Required action 1 ▸
Switch "carries" to "includes" in the records from the line with "Every image in" through the end of the records. Give those lines again with nothing else changed.

Passage provided ▸

Given the high payoff for extremely minor games, people will play those games. People will lick the bugs off a car for $20. People will cheat on their taxes and risk nasty fines, penalties, and jail time for small amounts of money. 419 scams continue to make millions of dollars off their victims daily. People will bear professional false witness for dirt cheap amounts. 7% of the people surveyed said they'd murder a stranger for $10,000. On that scale, how likely do you think it is that they'll make things appear a little better than they are to net $50,000 extra out of a real estate transaction? With several times the amount at stake that takes 7% of the population to murder you, do you really want to take that risk?

There are friendly, amicable real estate transactions where everything goes easy, everything required is disclosed, the people concerned negotiate like reasonable adults, everybody keeps what is reasonable foremost in their minds and deals with the other people involved on that basis. I wouldn't bet on it happening in any particular transaction. Nor are many transactions something like the picture painted by Churchill's most famous speech, "I have nothing to offer but blood, toil, tears, and sweat. We have before us an ordeal of the most grievous kind. We have before us many, many months of struggle and suffering." But if you're mentally prepared for trouble and it doesn't happen, you're going to be pleasantly surprised. All too often, people think they're in for the media "magic wand" version, and freak out when they're confronted with reality. I'd like it to be easy, but frankly, if it were I'd be out of the most interesting part of what I do. Nobody would need an agent if it were easy. Those people who do business with me and through me know how often I use the phrase, "If it were easy, anybody could do it." The context is almost always something has come up, and I have to do some work to make it right, but I'm also making the point that that's exactly what I'm paid for. It's an inalienable part of the job. If it were all peaches and cream, the vast majority of all new agents wouldn't quit (or essentially quit), would they? One of the nice staff people down at my local Board of Realtors tells me that significantly more than half the registered agents do zero or one transaction per year. You can't survive on one transaction per year unless it's maybe a ten million dollar property. You can't even keep up with changes on one transaction per year (but nobody can really do fifty or more transactions per year, either - not and guard their clients interests as you're supposed to)

Supplied entries ▸

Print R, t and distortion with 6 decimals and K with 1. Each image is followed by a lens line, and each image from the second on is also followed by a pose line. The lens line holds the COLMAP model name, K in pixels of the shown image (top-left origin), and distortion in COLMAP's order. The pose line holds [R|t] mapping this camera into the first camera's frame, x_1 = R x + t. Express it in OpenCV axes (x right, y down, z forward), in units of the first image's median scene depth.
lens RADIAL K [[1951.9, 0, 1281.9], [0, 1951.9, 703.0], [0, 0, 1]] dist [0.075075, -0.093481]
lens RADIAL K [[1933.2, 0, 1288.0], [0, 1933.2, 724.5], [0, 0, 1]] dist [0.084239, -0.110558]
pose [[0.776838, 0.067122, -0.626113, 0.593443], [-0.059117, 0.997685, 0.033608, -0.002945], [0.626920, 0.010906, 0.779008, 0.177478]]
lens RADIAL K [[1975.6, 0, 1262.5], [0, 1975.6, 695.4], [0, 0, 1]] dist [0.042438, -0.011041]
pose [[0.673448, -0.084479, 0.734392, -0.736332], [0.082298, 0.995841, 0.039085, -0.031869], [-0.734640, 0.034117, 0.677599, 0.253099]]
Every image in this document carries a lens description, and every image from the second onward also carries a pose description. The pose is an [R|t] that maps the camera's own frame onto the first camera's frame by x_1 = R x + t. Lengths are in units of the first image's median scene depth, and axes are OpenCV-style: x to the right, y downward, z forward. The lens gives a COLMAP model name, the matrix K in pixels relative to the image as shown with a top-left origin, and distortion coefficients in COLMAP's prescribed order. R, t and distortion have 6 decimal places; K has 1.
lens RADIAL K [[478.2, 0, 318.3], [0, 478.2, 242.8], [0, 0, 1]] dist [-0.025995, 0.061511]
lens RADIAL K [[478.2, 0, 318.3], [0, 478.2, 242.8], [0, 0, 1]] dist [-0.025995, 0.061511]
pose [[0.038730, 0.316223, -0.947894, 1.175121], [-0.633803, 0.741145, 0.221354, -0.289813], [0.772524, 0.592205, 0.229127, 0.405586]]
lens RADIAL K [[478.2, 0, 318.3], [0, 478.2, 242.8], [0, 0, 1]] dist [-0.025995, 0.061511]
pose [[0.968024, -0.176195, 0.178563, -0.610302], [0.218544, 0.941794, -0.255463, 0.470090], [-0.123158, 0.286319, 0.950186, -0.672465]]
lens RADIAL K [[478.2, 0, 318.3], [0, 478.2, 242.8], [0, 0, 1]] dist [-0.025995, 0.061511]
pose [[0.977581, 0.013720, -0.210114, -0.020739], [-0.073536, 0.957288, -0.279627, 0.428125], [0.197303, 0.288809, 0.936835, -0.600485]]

Required action 2 ▸
Write out the passage on real estate transactions in full, word for word.

Reply 1 ▸
Every image in this document includes a lens description, and every image from the second onward also includes a pose description. The pose is an [R|t] that maps the camera's own frame onto the first camera's frame by x_1 = R x + t. Lengths are in units of the first image's median scene depth, and axes are OpenCV-style: x to the right, y downward, z forward. The lens gives a COLMAP model name, the matrix K in pixels relative to the image as shown with a top-left origin, and distortion coefficients in COLMAP's prescribed order. R, t and distortion have 6 decimal places; K has 1.
lens RADIAL K [[478.2, 0, 318.3], [0, 478.2, 242.8], [0, 0, 1]] dist [-0.025995, 0.061511]
lens RADIAL K [[478.2, 0, 318.3], [0, 478.2, 242.8], [0, 0, 1]] dist [-0.025995, 0.061511]
pose [[0.038730, 0.316223, -0.947894, 1.175121], [-0.633803, 0.741145, 0.221354, -0.289813], [0.772524, 0.592205, 0.229127, 0.405586]]
lens RADIAL K [[478.2, 0, 318.3], [0, 478.2, 242.8], [0, 0, 1]] dist [-0.025995, 0.061511]
pose [[0.968024, -0.176195, 0.178563, -0.610302], [0.218544, 0.941794, -0.255463, 0.470090], [-0.123158, 0.286319, 0.950186, -0.672465]]
lens RADIAL K [[478.2, 0, 318.3], [0, 478.2, 242.8], [0, 0, 1]] dist [-0.025995, 0.061511]
pose [[0.977581, 0.013720, -0.210114, -0.020739], [-0.073536, 0.957288, -0.279627, 0.428125], [0.197303, 0.288809, 0.936835, -0.600485]]

Reply 2 ▸
Given the high payoff for extremely minor games, people will play those games. People will lick the bugs off a car for $20. People will cheat on their taxes and risk nasty fines, penalties, and jail time for small amounts of money. 419 scams continue to make millions of dollars off their victims daily. People will bear professional false witness for dirt cheap amounts. 7% of the people surveyed said they'd murder a stranger for $10,000. On that scale, how likely do you think it is that they'll make things appear a little better than they are to net $50,000 extra out of a real estate transaction? With several times the amount at stake that takes 7% of the population to murder you, do you really want to take that risk?

There are friendly, amicable real estate transactions where everything goes easy, everything required is disclosed, the people concerned negotiate like reasonable adults, everybody keeps what is reasonable foremost in their minds and deals with the other people involved on that basis. I wouldn't bet on it happening in any particular transaction. Nor are many transactions something like the picture painted by Churchill's most famous speech, "I have nothing to offer but blood, toil, tears, and sweat. We have before us an ordeal of the most grievous kind. We have before us many, many months of struggle and suffering." But if you're mentally prepared for trouble and it doesn't happen, you're going to be pleasantly surprised. All too often, people think they're in for the media "magic wand" version, and freak out when they're confronted with reality. I'd like it to be easy, but frankly, if it were I'd be out of the most interesting part of what I do. Nobody would need an agent if it were easy. Those people who do business with me and through me know how often I use the phrase, "If it were easy, anybody could do it." The context is almost always something has come up, and I have to do some work to make it right, but I'm also making the point that that's exactly what I'm paid for. It's an inalienable part of the job. If it were all peaches and cream, the vast majority of all new agents wouldn't quit (or essentially quit), would they? One of the nice staff people down at my local Board of Realtors tells me that significantly more than half the registered agents do zero or one transaction per year. You can't survive on one transaction per year unless it's maybe a ten million dollar property. You can't even keep up with changes on one transaction per year (but nobody can really do fifty or more transactions per year, either - not and guard their clients interests as you're supposed to)